BONTANG: Pemerintah Kota (Pemkot) Bontang memastikan Tunjangan Hari Raya (THR) bagi aparatur sipil negara (ASN) akan dicairkan dalam pekan ini menjelang perayaan Idulfitri.
Wali Kota Bontang, Neni Moerniaeni, mengatakan pemerintah daerah telah menyiapkan dasar regulasi pencairan THR melalui Peraturan Wali Kota (Perwali).
Saat ini regulasi tersebut masih dalam proses administrasi di bagian hukum sebelum diberlakukan.
“Insya Allah besok. Malam ini Perwali sudah ditandatangani dan masih diproses di bagian hukum. Mudah-mudahan besok atau lusa sudah bisa,” ujarnya saat ditemui awak media di Pendopo Rumah Jabatan Wali Kota Bontang, Kamis, 12 Maret 2026, usai menghadiri kegiatan buka puasa bersama.
Setelah regulasi tersebut rampung, proses pencairan THR akan segera dilakukan sesuai mekanisme yang berlaku di lingkungan pemerintah daerah.
Namun, waktu pencairan di masing-masing instansi tetap menyesuaikan kesiapan administrasi setiap organisasi perangkat daerah (OPD).
“Untuk pencairannya nanti menyesuaikan kesiapan OPD masing-masing,” jelasnya.
Neni juga memastikan pemerintah daerah tidak melakukan pemotongan terhadap gaji maupun Tambahan Penghasilan Pegawai (TPP) ASN.
Seluruh pegawai dipastikan tetap menerima haknya secara penuh.
“TPP dan gaji diberikan 100 persen. Jadi pegawai tidak perlu khawatir karena semuanya tetap dibayarkan penuh,” tegasnya.
Menurutnya, kebijakan tersebut merupakan bentuk komitmen pemerintah daerah dalam menjaga kesejahteraan ASN, terutama menjelang Hari Raya Idulfitri.
Ia juga menegaskan bahwa pemberian TPP secara penuh tetap sesuai dengan ketentuan yang berlaku.

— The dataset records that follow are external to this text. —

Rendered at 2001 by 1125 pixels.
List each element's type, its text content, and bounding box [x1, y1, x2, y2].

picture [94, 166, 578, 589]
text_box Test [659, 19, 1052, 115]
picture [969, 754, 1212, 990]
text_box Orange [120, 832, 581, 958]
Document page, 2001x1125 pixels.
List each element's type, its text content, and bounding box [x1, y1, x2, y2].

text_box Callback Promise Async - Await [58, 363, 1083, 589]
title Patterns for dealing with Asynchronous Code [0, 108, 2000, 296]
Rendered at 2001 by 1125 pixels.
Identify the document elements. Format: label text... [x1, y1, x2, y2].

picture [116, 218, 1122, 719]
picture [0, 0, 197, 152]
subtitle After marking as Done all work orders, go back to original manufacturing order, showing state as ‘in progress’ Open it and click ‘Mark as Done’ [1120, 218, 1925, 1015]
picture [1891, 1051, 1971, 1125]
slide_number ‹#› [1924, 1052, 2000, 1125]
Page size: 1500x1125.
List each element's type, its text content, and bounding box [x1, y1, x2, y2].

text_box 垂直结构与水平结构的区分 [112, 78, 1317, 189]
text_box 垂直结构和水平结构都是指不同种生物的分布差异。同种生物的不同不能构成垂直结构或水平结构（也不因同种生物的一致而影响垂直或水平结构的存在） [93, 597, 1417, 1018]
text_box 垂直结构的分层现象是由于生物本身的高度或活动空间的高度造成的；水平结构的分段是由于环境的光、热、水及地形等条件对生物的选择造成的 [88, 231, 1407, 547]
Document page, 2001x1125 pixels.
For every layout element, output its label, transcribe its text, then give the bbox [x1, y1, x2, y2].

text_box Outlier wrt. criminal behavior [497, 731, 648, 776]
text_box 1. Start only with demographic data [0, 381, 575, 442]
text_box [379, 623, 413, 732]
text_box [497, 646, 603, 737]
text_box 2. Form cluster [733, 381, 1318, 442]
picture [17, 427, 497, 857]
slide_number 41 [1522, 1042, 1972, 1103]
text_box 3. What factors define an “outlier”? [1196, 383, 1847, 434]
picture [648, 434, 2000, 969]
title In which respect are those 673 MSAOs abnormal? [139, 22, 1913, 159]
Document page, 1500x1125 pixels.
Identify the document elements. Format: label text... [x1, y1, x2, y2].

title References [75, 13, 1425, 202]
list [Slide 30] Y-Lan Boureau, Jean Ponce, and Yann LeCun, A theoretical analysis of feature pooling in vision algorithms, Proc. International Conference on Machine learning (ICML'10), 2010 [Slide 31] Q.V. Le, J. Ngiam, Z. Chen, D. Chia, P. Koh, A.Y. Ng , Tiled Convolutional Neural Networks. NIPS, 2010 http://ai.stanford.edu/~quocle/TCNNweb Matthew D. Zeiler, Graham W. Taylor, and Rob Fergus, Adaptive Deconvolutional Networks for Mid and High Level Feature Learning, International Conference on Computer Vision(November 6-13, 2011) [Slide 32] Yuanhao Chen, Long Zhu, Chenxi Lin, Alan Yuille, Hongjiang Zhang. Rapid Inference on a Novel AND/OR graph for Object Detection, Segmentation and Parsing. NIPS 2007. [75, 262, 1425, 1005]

“Tidak ada pemotongan. Misalnya kepala dinas dengan TPP Rp21 juta, tetap menerima Rp21 juta ditambah gaji yang juga dibayarkan,” ujarnya.
Lebih lanjut, Neni berharap pencairan THR dan TPP tersebut dapat membantu para ASN memenuhi berbagai kebutuhan keluarga menjelang Lebaran.
“Alhamdulillah, misalnya PPPK menerima Rp9 juta, berarti bisa menerima dua kali Rp9 juta. Mudah-mudahan itu bisa menambah kebahagiaan mereka menjelang Lebaran,” pungkasnya.